Adieu au fromage industriel : le fromage Urbiés Mieres qui n’est vendu qu’un jour par an et s’écoule en quelques minutes

Thibault Delacroix

Le secret du succès

  • Production artisanale extrême : Seuls trois voisins – Ángeles Crespo, Consuelo Noval et Luisa Fidalgo – fabriquent chaque année 70 kilos de ce fromage sans croûte, quintuplant la quantité de lait nécessaire par rapport aux autres variétés.
  • Zéro présure, acidité ancienne : n’utilise pas de ferments commerciaux ; Le caillé est né de l’acidification naturelle du lait cru de vache, un processus qui nécessite un contrôle presque ésotérique.
  • La lune comme alliée : Dans la phase de déclin, le fromage est brassé pour que la moisissure s’intègre, créant une texture crémeuse et une saveur qu’aucune usine ne peut imiter.

C’est comme ça qu’on le fait : du lait, de la lune et de la patience

Trente litres de lait cru de vache pour un seul kilo. Une disproportion qui explique pourquoi ce fromage asturien semble être un miracle. Les trois fromagers chauffent le lait juste assez pour que la flore lactique fasse son travail, sans précipitation et sans ajout de présure. Le caillé est enveloppé dans des chiffons de coton, où il s’écoule lentement ; une méthode qui n’est pas sans rappeler les productions villageoises antérieures à toute réglementation sanitaire.

Le véritable saut dans le vide vient avec le calendrier lunaire. Lorsque la lune diminue, ils remuent la masse coagulée pour répartir les moisissures qui ont germé spontanément. Ce n’est pas une superstition : la diminution de la pression atmosphérique favorise une répartition homogène du champignon, évitant les saveurs agressives. Ensuite, le fromage est salé, conditionné dans des bocaux et repose pendant des semaines en cave, acquérant une onctuosité qui confine au liquide.

Un fromage qui bouge selon la lune : une acidité naturelle, des moisissures contrôlées et une saveur qu’aucune usine ne peut reproduire.

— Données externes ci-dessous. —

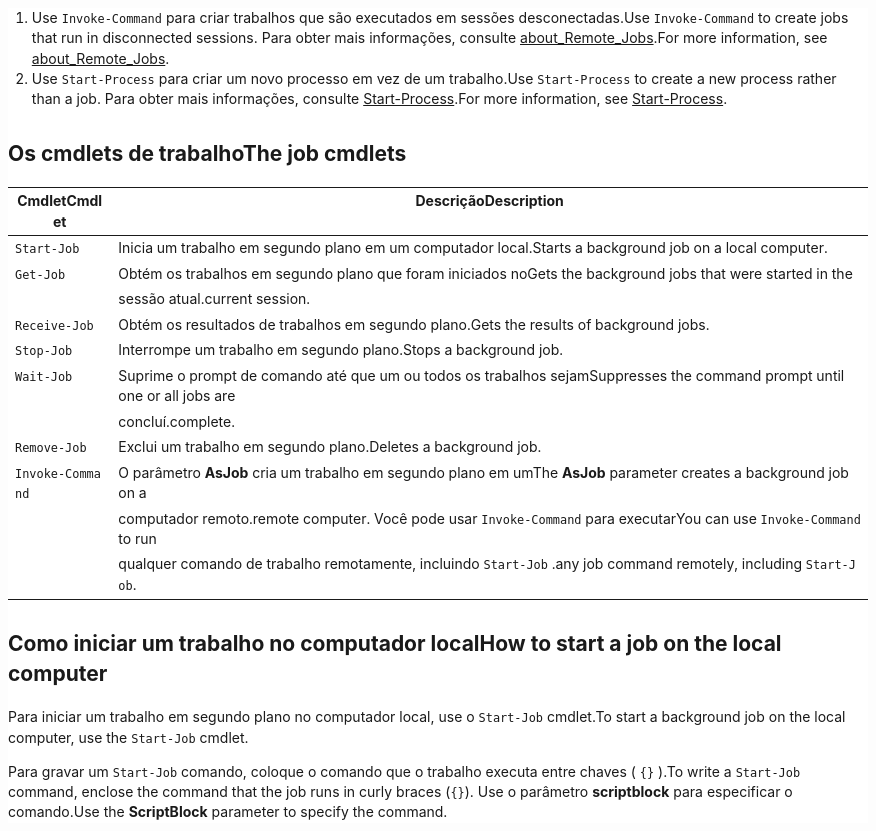 1. <span data-ttu-id="36ab4-130">Use `Invoke-Command` para criar trabalhos que são executados em sessões desconectadas.</span><span class="sxs-lookup"><span data-stu-id="36ab4-130">Use `Invoke-Command` to create jobs that run in disconnected sessions.</span></span> <span data-ttu-id="36ab4-131">Para obter mais informações, consulte [about_Remote_Jobs](about_Remote_Jobs.md).</span><span class="sxs-lookup"><span data-stu-id="36ab4-131">For more information, see [about_Remote_Jobs](about_Remote_Jobs.md).</span></span>
1. <span data-ttu-id="36ab4-132">Use `Start-Process` para criar um novo processo em vez de um trabalho.</span><span class="sxs-lookup"><span data-stu-id="36ab4-132">Use `Start-Process` to create a new process rather than a job.</span></span> <span data-ttu-id="36ab4-133">Para obter mais informações, consulte [Start-Process](xref:Microsoft.PowerShell.Management.Start-Process).</span><span class="sxs-lookup"><span data-stu-id="36ab4-133">For more information, see [Start-Process](xref:Microsoft.PowerShell.Management.Start-Process).</span></span>

## <a name="the-job-cmdlets"></a><span data-ttu-id="36ab4-134">Os cmdlets de trabalho</span><span class="sxs-lookup"><span data-stu-id="36ab4-134">The job cmdlets</span></span>

|<span data-ttu-id="36ab4-135">Cmdlet</span><span class="sxs-lookup"><span data-stu-id="36ab4-135">Cmdlet</span></span>          |<span data-ttu-id="36ab4-136">Descrição</span><span class="sxs-lookup"><span data-stu-id="36ab4-136">Description</span></span>                                            |
|----------------|-------------------------------------------------------|
|`Start-Job`     |<span data-ttu-id="36ab4-137">Inicia um trabalho em segundo plano em um computador local.</span><span class="sxs-lookup"><span data-stu-id="36ab4-137">Starts a background job on a local computer.</span></span>           |
|`Get-Job`       |<span data-ttu-id="36ab4-138">Obtém os trabalhos em segundo plano que foram iniciados no</span><span class="sxs-lookup"><span data-stu-id="36ab4-138">Gets the background jobs that were started in the</span></span>      |
|                |<span data-ttu-id="36ab4-139">sessão atual.</span><span class="sxs-lookup"><span data-stu-id="36ab4-139">current session.</span></span>                                       |
|`Receive-Job`   |<span data-ttu-id="36ab4-140">Obtém os resultados de trabalhos em segundo plano.</span><span class="sxs-lookup"><span data-stu-id="36ab4-140">Gets the results of background jobs.</span></span>                   |
|`Stop-Job`      |<span data-ttu-id="36ab4-141">Interrompe um trabalho em segundo plano.</span><span class="sxs-lookup"><span data-stu-id="36ab4-141">Stops a background job.</span></span>                                |
|`Wait-Job`      |<span data-ttu-id="36ab4-142">Suprime o prompt de comando até que um ou todos os trabalhos sejam</span><span class="sxs-lookup"><span data-stu-id="36ab4-142">Suppresses the command prompt until one or all jobs are</span></span>|
|                |<span data-ttu-id="36ab4-143">concluí.</span><span class="sxs-lookup"><span data-stu-id="36ab4-143">complete.</span></span>                                              |
|`Remove-Job`    |<span data-ttu-id="36ab4-144">Exclui um trabalho em segundo plano.</span><span class="sxs-lookup"><span data-stu-id="36ab4-144">Deletes a background job.</span></span>                              |
|`Invoke-Command`|<span data-ttu-id="36ab4-145">O parâmetro **AsJob** cria um trabalho em segundo plano em um</span><span class="sxs-lookup"><span data-stu-id="36ab4-145">The **AsJob** parameter creates a background job on a</span></span>  |
|                |<span data-ttu-id="36ab4-146">computador remoto.</span><span class="sxs-lookup"><span data-stu-id="36ab4-146">remote computer.</span></span> <span data-ttu-id="36ab4-147">Você pode usar `Invoke-Command` para executar</span><span class="sxs-lookup"><span data-stu-id="36ab4-147">You can use `Invoke-Command` to run</span></span>   |
|                |<span data-ttu-id="36ab4-148">qualquer comando de trabalho remotamente, incluindo `Start-Job` .</span><span class="sxs-lookup"><span data-stu-id="36ab4-148">any job command remotely, including `Start-Job`.</span></span>       |

## <a name="how-to-start-a-job-on-the-local-computer"></a><span data-ttu-id="36ab4-149">Como iniciar um trabalho no computador local</span><span class="sxs-lookup"><span data-stu-id="36ab4-149">How to start a job on the local computer</span></span>

<span data-ttu-id="36ab4-150">Para iniciar um trabalho em segundo plano no computador local, use o `Start-Job` cmdlet.</span><span class="sxs-lookup"><span data-stu-id="36ab4-150">To start a background job on the local computer, use the `Start-Job` cmdlet.</span></span>

<span data-ttu-id="36ab4-151">Para gravar um `Start-Job` comando, coloque o comando que o trabalho executa entre chaves ( `{}` ).</span><span class="sxs-lookup"><span data-stu-id="36ab4-151">To write a `Start-Job` command, enclose the command that the job runs in curly braces (`{}`).</span></span> <span data-ttu-id="36ab4-152">Use o parâmetro **scriptblock** para especificar o comando.</span><span class="sxs-lookup"><span data-stu-id="36ab4-152">Use the **ScriptBlock** parameter to specify the command.</span></span>
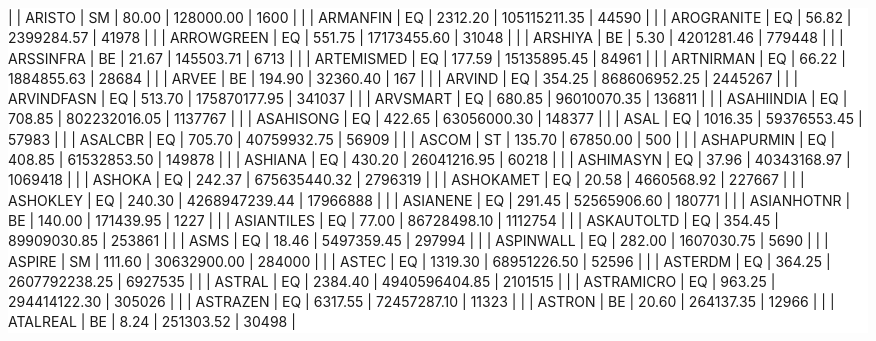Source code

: |  | ARISTO | SM | 80.00 | 128000.00 | 1600 |
|  | ARMANFIN | EQ | 2312.20 | 105115211.35 | 44590 |
|  | AROGRANITE | EQ | 56.82 | 2399284.57 | 41978 |
|  | ARROWGREEN | EQ | 551.75 | 17173455.60 | 31048 |
|  | ARSHIYA | BE | 5.30 | 4201281.46 | 779448 |
|  | ARSSINFRA | BE | 21.67 | 145503.71 | 6713 |
|  | ARTEMISMED | EQ | 177.59 | 15135895.45 | 84961 |
|  | ARTNIRMAN | EQ | 66.22 | 1884855.63 | 28684 |
|  | ARVEE | BE | 194.90 | 32360.40 | 167 |
|  | ARVIND | EQ | 354.25 | 868606952.25 | 2445267 |
|  | ARVINDFASN | EQ | 513.70 | 175870177.95 | 341037 |
|  | ARVSMART | EQ | 680.85 | 96010070.35 | 136811 |
|  | ASAHIINDIA | EQ | 708.85 | 802232016.05 | 1137767 |
|  | ASAHISONG | EQ | 422.65 | 63056000.30 | 148377 |
|  | ASAL | EQ | 1016.35 | 59376553.45 | 57983 |
|  | ASALCBR | EQ | 705.70 | 40759932.75 | 56909 |
|  | ASCOM | ST | 135.70 | 67850.00 | 500 |
|  | ASHAPURMIN | EQ | 408.85 | 61532853.50 | 149878 |
|  | ASHIANA | EQ | 430.20 | 26041216.95 | 60218 |
|  | ASHIMASYN | EQ | 37.96 | 40343168.97 | 1069418 |
|  | ASHOKA | EQ | 242.37 | 675635440.32 | 2796319 |
|  | ASHOKAMET | EQ | 20.58 | 4660568.92 | 227667 |
|  | ASHOKLEY | EQ | 240.30 | 4268947239.44 | 17966888 |
|  | ASIANENE | EQ | 291.45 | 52565906.60 | 180771 |
|  | ASIANHOTNR | BE | 140.00 | 171439.95 | 1227 |
|  | ASIANTILES | EQ | 77.00 | 86728498.10 | 1112754 |
|  | ASKAUTOLTD | EQ | 354.45 | 89909030.85 | 253861 |
|  | ASMS | EQ | 18.46 | 5497359.45 | 297994 |
|  | ASPINWALL | EQ | 282.00 | 1607030.75 | 5690 |
|  | ASPIRE | SM | 111.60 | 30632900.00 | 284000 |
|  | ASTEC | EQ | 1319.30 | 68951226.50 | 52596 |
|  | ASTERDM | EQ | 364.25 | 2607792238.25 | 6927535 |
|  | ASTRAL | EQ | 2384.40 | 4940596404.85 | 2101515 |
|  | ASTRAMICRO | EQ | 963.25 | 294414122.30 | 305026 |
|  | ASTRAZEN | EQ | 6317.55 | 72457287.10 | 11323 |
|  | ASTRON | BE | 20.60 | 264137.35 | 12966 |
|  | ATALREAL | BE | 8.24 | 251303.52 | 30498 |
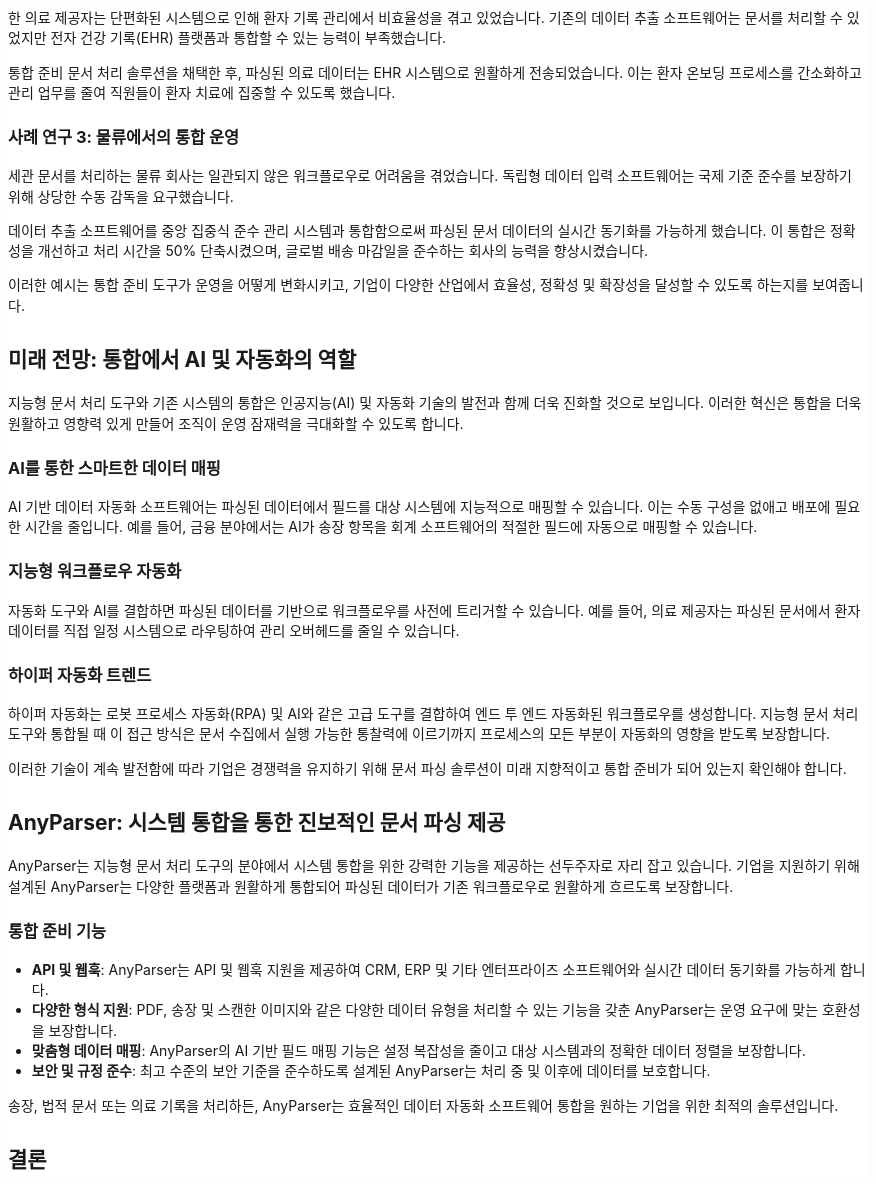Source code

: 한 의료 제공자는 단편화된 시스템으로 인해 환자 기록 관리에서 비효율성을 겪고 있었습니다. 기존의 데이터 추출 소프트웨어는 문서를 처리할 수 있었지만 전자 건강 기록(EHR) 플랫폼과 통합할 수 있는 능력이 부족했습니다.

통합 준비 문서 처리 솔루션을 채택한 후, 파싱된 의료 데이터는 EHR 시스템으로 원활하게 전송되었습니다. 이는 환자 온보딩 프로세스를 간소화하고 관리 업무를 줄여 직원들이 환자 치료에 집중할 수 있도록 했습니다.

### 사례 연구 3: 물류에서의 통합 운영

세관 문서를 처리하는 물류 회사는 일관되지 않은 워크플로우로 어려움을 겪었습니다. 독립형 데이터 입력 소프트웨어는 국제 기준 준수를 보장하기 위해 상당한 수동 감독을 요구했습니다.

데이터 추출 소프트웨어를 중앙 집중식 준수 관리 시스템과 통합함으로써 파싱된 문서 데이터의 실시간 동기화를 가능하게 했습니다. 이 통합은 정확성을 개선하고 처리 시간을 50% 단축시켰으며, 글로벌 배송 마감일을 준수하는 회사의 능력을 향상시켰습니다.

이러한 예시는 통합 준비 도구가 운영을 어떻게 변화시키고, 기업이 다양한 산업에서 효율성, 정확성 및 확장성을 달성할 수 있도록 하는지를 보여줍니다.

## 미래 전망: 통합에서 AI 및 자동화의 역할

지능형 문서 처리 도구와 기존 시스템의 통합은 인공지능(AI) 및 자동화 기술의 발전과 함께 더욱 진화할 것으로 보입니다. 이러한 혁신은 통합을 더욱 원활하고 영향력 있게 만들어 조직이 운영 잠재력을 극대화할 수 있도록 합니다.

### AI를 통한 스마트한 데이터 매핑

AI 기반 데이터 자동화 소프트웨어는 파싱된 데이터에서 필드를 대상 시스템에 지능적으로 매핑할 수 있습니다. 이는 수동 구성을 없애고 배포에 필요한 시간을 줄입니다. 예를 들어, 금융 분야에서는 AI가 송장 항목을 회계 소프트웨어의 적절한 필드에 자동으로 매핑할 수 있습니다.

### 지능형 워크플로우 자동화

자동화 도구와 AI를 결합하면 파싱된 데이터를 기반으로 워크플로우를 사전에 트리거할 수 있습니다. 예를 들어, 의료 제공자는 파싱된 문서에서 환자 데이터를 직접 일정 시스템으로 라우팅하여 관리 오버헤드를 줄일 수 있습니다.

### 하이퍼 자동화 트렌드

하이퍼 자동화는 로봇 프로세스 자동화(RPA) 및 AI와 같은 고급 도구를 결합하여 엔드 투 엔드 자동화된 워크플로우를 생성합니다. 지능형 문서 처리 도구와 통합될 때 이 접근 방식은 문서 수집에서 실행 가능한 통찰력에 이르기까지 프로세스의 모든 부분이 자동화의 영향을 받도록 보장합니다.

이러한 기술이 계속 발전함에 따라 기업은 경쟁력을 유지하기 위해 문서 파싱 솔루션이 미래 지향적이고 통합 준비가 되어 있는지 확인해야 합니다.

## AnyParser: 시스템 통합을 통한 진보적인 문서 파싱 제공

AnyParser는 지능형 문서 처리 도구의 분야에서 시스템 통합을 위한 강력한 기능을 제공하는 선두주자로 자리 잡고 있습니다. 기업을 지원하기 위해 설계된 AnyParser는 다양한 플랫폼과 원활하게 통합되어 파싱된 데이터가 기존 워크플로우로 원활하게 흐르도록 보장합니다.

### 통합 준비 기능

- **API 및 웹훅**: AnyParser는 API 및 웹훅 지원을 제공하여 CRM, ERP 및 기타 엔터프라이즈 소프트웨어와 실시간 데이터 동기화를 가능하게 합니다.
- **다양한 형식 지원**: PDF, 송장 및 스캔한 이미지와 같은 다양한 데이터 유형을 처리할 수 있는 기능을 갖춘 AnyParser는 운영 요구에 맞는 호환성을 보장합니다.
- **맞춤형 데이터 매핑**: AnyParser의 AI 기반 필드 매핑 기능은 설정 복잡성을 줄이고 대상 시스템과의 정확한 데이터 정렬을 보장합니다.
- **보안 및 규정 준수**: 최고 수준의 보안 기준을 준수하도록 설계된 AnyParser는 처리 중 및 이후에 데이터를 보호합니다.

송장, 법적 문서 또는 의료 기록을 처리하든, AnyParser는 효율적인 데이터 자동화 소프트웨어 통합을 원하는 기업을 위한 최적의 솔루션입니다.

## 결론

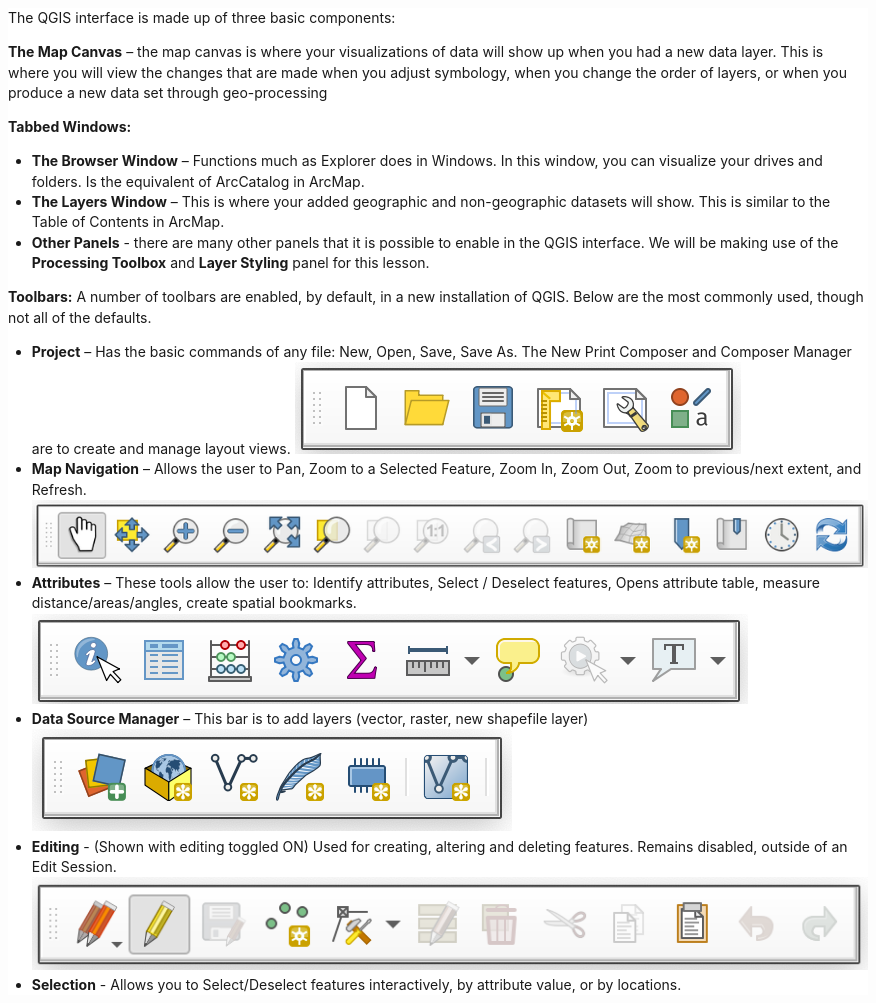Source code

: The QGIS interface is made up of three basic components:

**The Map Canvas** – the map canvas is where your visualizations of data will show up when you had a new data layer. This is where you will view the changes that are made when you adjust symbology, when you change the order of layers, or when you produce a new data set through geo-processing  

**Tabbed Windows:**

* **The Browser Window** – Functions much as Explorer does in Windows. In this window, you can visualize your drives and folders. Is the equivalent of ArcCatalog in ArcMap.
* **The Layers Window** – This is where your added geographic and non-geographic datasets will show. This is similar to the Table of Contents in ArcMap.
* **Other Panels** - there are many other panels that it is possible to enable in the QGIS interface. We will be making use of the **Processing Toolbox** and **Layer Styling** panel for this lesson.

**Toolbars:**
A number of  toolbars are enabled, by default, in a new installation  of QGIS. Below are the most commonly used, though not all of the defaults.
* **Project** – Has the basic commands of any file: New, Open, Save, Save As. The New Print Composer and Composer Manager are to create and manage layout views.
![](images/ReadMe-6810db2c.png)
* **Map Navigation** – Allows the user to Pan, Zoom to a Selected Feature, Zoom In, Zoom Out, Zoom to previous/next extent, and Refresh.
![](images/ReadMe-585c24b9.png)
* **Attributes** – These tools allow the user to: Identify attributes, Select / Deselect features, Opens attribute table, measure distance/areas/angles, create spatial bookmarks.
![](images/ReadMe-f10f6c32.png)
* **Data Source Manager** – This bar is to add layers (vector, raster, new shapefile layer)
![](images/ReadMe-644f8ba0.png)
*  **Editing** - (Shown with editing toggled ON) Used for creating, altering and deleting features. Remains disabled, outside of an Edit Session.  
![](images/ReadMe-5eaeebc5.png)  
* **Selection** -  Allows you to Select/Deselect features interactively, by attribute value, or by locations.  
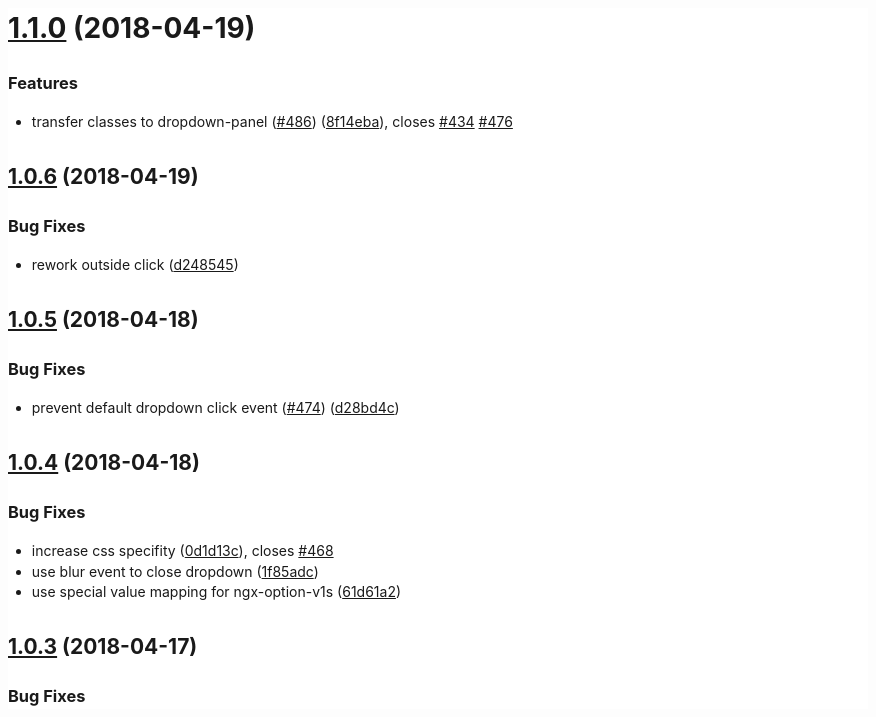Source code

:# [1.1.0](https://github.com/ngx-select-v1/ngx-select-v1/compare/v1.0.6...v1.1.0) (2018-04-19)

### Features

- transfer classes to dropdown-panel ([#486](https://github.com/ngx-select-v1/ngx-select-v1/issues/486)) ([8f14eba](https://github.com/ngx-select-v1/ngx-select-v1/commit/8f14eba)), closes [#434](https://github.com/ngx-select-v1/ngx-select-v1/issues/434) [#476](https://github.com/ngx-select-v1/ngx-select-v1/issues/476)

<a name="1.0.6"></a>

## [1.0.6](https://github.com/ngx-select-v1/ngx-select-v1/compare/v1.0.5...v1.0.6) (2018-04-19)

### Bug Fixes

- rework outside click ([d248545](https://github.com/ngx-select-v1/ngx-select-v1/commit/d248545))

<a name="1.0.5"></a>

## [1.0.5](https://github.com/ngx-select-v1/ngx-select-v1/compare/v1.0.4...v1.0.5) (2018-04-18)

### Bug Fixes

- prevent default dropdown click event ([#474](https://github.com/ngx-select-v1/ngx-select-v1/issues/474)) ([d28bd4c](https://github.com/ngx-select-v1/ngx-select-v1/commit/d28bd4c))

<a name="1.0.4"></a>

## [1.0.4](https://github.com/ngx-select-v1/ngx-select-v1/compare/v1.0.3...v1.0.4) (2018-04-18)

### Bug Fixes

- increase css specifity ([0d1d13c](https://github.com/ngx-select-v1/ngx-select-v1/commit/0d1d13c)), closes [#468](https://github.com/ngx-select-v1/ngx-select-v1/issues/468)
- use blur event to close dropdown ([1f85adc](https://github.com/ngx-select-v1/ngx-select-v1/commit/1f85adc))
- use special value mapping for ngx-option-v1s ([61d61a2](https://github.com/ngx-select-v1/ngx-select-v1/commit/61d61a2))

<a name="1.0.3"></a>

## [1.0.3](https://github.com/ngx-select-v1/ngx-select-v1/compare/v1.0.2...v1.0.3) (2018-04-17)

### Bug Fixes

Le résultat est un fromage sans croûte, de couleur ivoire avec des veines bleutées, que l’on étale sur une miche de pain comme s’il s’agissait de beurre fermenté. Son arôme rappelle le foin mouillé et sa saveur évolue en bouche : d’abord lactée et douce, puis une finale persistante de fruits secs. Chaque pot est une capsule temporelle.

Variations et appariement

La façon canonique de le déguster est de le tartiner sur une tranche de pain de seigle grillé, avec des noix légèrement caramélisées et un mince filet de miel de bruyère. Il se marie à merveille avec le cidre naturel des Asturies (son acidité coupe le gras) ou avec un vin blanc Godeo frais et minéral. Si vous préférez un rouge, un jeune Mencia sans bois respecte le laitage sans le masquer.

Peut-on le conserver ? Le pot fermé se conserve jusqu’à trois mois au réfrigérateur, mais une fois ouvert, c’est un fromage vivant qui s’aigre en une semaine s’il n’est pas consommé. N’essayez pas de le congeler : il perdrait toute sa structure crémeuse. Comme alternative rapide, vous pouvez l’émulsionner avec un peu de crème liquide et l’utiliser comme sauce pour les pâtes ou pour recouvrir des légumes rôtis ; gagne en onctuosité sans perdre son identité.

Le sortir en dehors du premier dimanche de juin est une odyssée, mais l’association des Gardiens du Fromage d’Urbiés organise parfois des dégustations privées après avoir contacté la mairie de Mieres. Ne vous attendez pas à des étiquettes ni à des codes-barres : c’est un fromage sans enregistrement sanitaire qui survit grâce à l’exception culturelle. Un trésor qui vaut chaque centime des trente euros que coûte un kilo.